This article provides technical background on heterogeneous memory architectures and technical practices on automatic machine learning systems.

Heterogeneous memory architecture

Traditionally, what we mean by memory is dynamic random storage, or DRAM. In addition, there are also small capacity fast memory devices in the CPU, which are commonly referred to as THE CPU cache (L1/L2 cache). Slow storage devices with persistence make up external memory, such as disks. Therefore, external memory, memory, and CPU cache constitute the entire pyramid of storage architecture. However, with the commercialization of the revolutionary non-volatile memory technology, the memory in this pyramid is no longer composed of DRAM alone, but a heterogeneous memory architecture composed of DRAM and non-volatile memory.

In addition, the emergence of non-volatile memory has blurred the functional boundary between memory and external memory, making in-memory data persistence possible.
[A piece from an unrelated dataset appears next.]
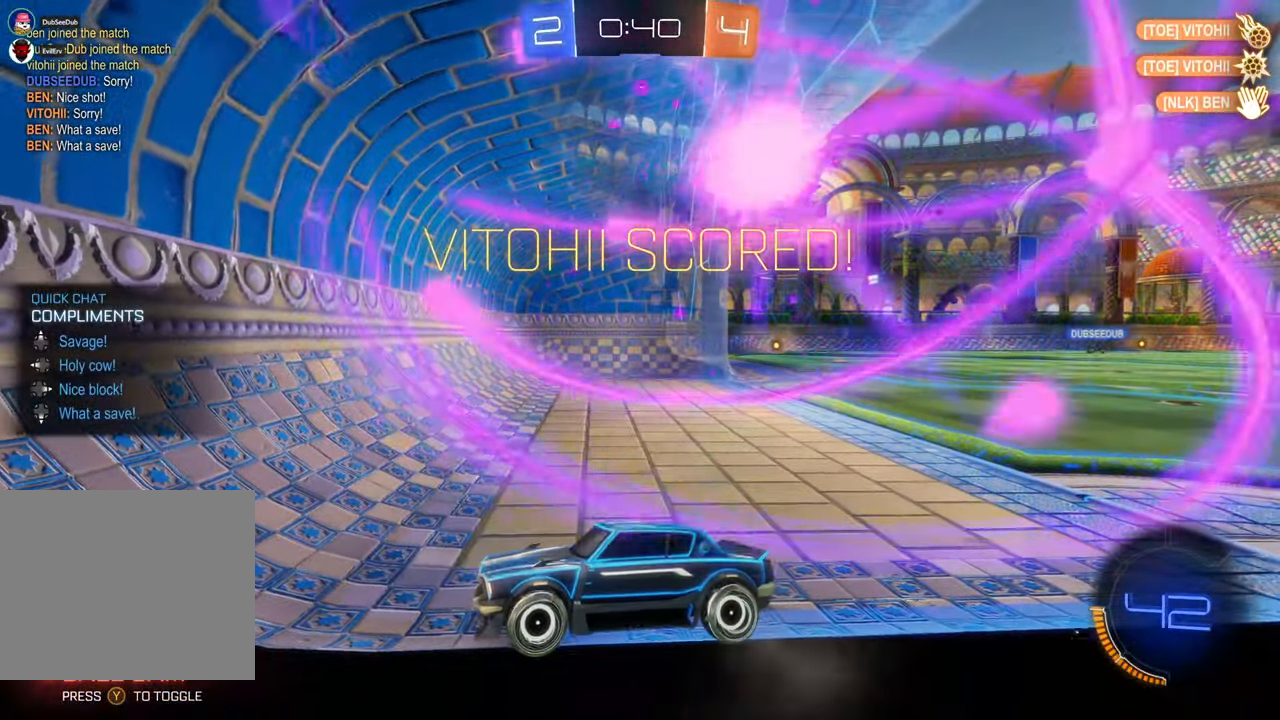
{"dt_ms": 500, "buttons": [], "left_stick": "center", "right_stick": "center", "events": []}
Today, non-volatile memory technology is fully mature, and Intel ® OtM ™ Persistent Memory (or PMem), released by Intel in 2019, is a representative product of this technology.

Figure 1. Pyramid of storage architecture based on heterogeneous memory

Figure 1 shows a pyramid of storage architectures with heterogeneous memory. As you can see, persistent memory is essentially somewhere in the pyramid between DRAM and external memory, in terms of capacity, performance, and cost. Even functionally, it is a hybrid of DRAM and external memory. It can be used either directly as a memory usage (memory mode) or as a persistent device (App Direct mode, AD mode).

In memory mode, persistent memory is transparent to the operating system and its capacity directly reflects the total available memory capacity. The AD model exposes the storage hierarchy, leaving developers in full control. Therefore, due to the special existence of persistent memory, modern memory architecture has not only become more complex in terms of hierarchy, but also in terms of functionality. Developers need to think about how to take advantage of heterogeneous memory architecture, such as:

Optimization of multilevel storage. Persistent memory offers a memory solution that is close to DRAM in performance, but at a lower cost, and is great for applications that consume a lot of memory. However, the introduction of a multilevel storage architecture also poses a higher challenge for performance optimization. As we know, high-performance caching is important in performance tuning. On the one hand, there are hot spots in real data, and caching can effectively improve the access performance of hot data. Cache Conscious, on the other hand, are often exquisitely designed to squeeze hardware performance. Then, the emergence of persistent memory makes the storage hierarchy more complex, and puts forward higher requirements for multi-level caching mechanism, data structure and algorithm design.
Utilization of persistence mechanisms. Persistent memory makes external storage no longer the only option for storing data. Persistent memory provides far higher persistence performance than traditional external memory devices, but its capacity is relatively small. In some scenarios, how to effectively play the characteristics of high performance persistence has become a new problem to be thought about. For example, for online service applications that require round-the-clock quality of service, in-memory data persistence provides a quick recovery capability when offline. In addition, when disk IO is a performance bottleneck, persistent memory can also be used as the storage medium to improve the overall system performance.

To give you a better understanding of how heterogeneous memory architectures can be of value in real world scenarios, we will share some practical lessons from the fourth Paradigm on heterogeneous memory architectures.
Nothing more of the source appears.